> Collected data

---

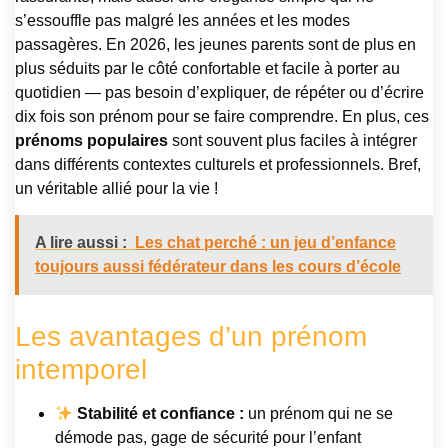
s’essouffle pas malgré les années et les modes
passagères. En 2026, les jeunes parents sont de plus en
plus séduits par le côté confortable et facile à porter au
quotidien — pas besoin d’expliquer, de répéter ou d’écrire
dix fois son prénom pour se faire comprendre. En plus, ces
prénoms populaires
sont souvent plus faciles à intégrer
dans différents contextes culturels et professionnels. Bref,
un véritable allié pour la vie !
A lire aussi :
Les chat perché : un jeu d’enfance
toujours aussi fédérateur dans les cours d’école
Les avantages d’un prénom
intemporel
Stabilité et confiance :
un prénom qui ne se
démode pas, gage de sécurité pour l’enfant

---

> Task details
Only exact lines belong in the answer: those from the beginning of the entries above through the line holding "toujours aussi fédérateur", with no pictures.

> Task answer
s’essouffle pas malgré les années et les modes
passagères. En 2026, les jeunes parents sont de plus en
plus séduits par le côté confortable et facile à porter au
quotidien — pas besoin d’expliquer, de répéter ou d’écrire
dix fois son prénom pour se faire comprendre. En plus, ces
prénoms populaires
sont souvent plus faciles à intégrer
dans différents contextes culturels et professionnels. Bref,
un véritable allié pour la vie !
A lire aussi :
Les chat perché : un jeu d’enfance
toujours aussi fédérateur dans les cours d’école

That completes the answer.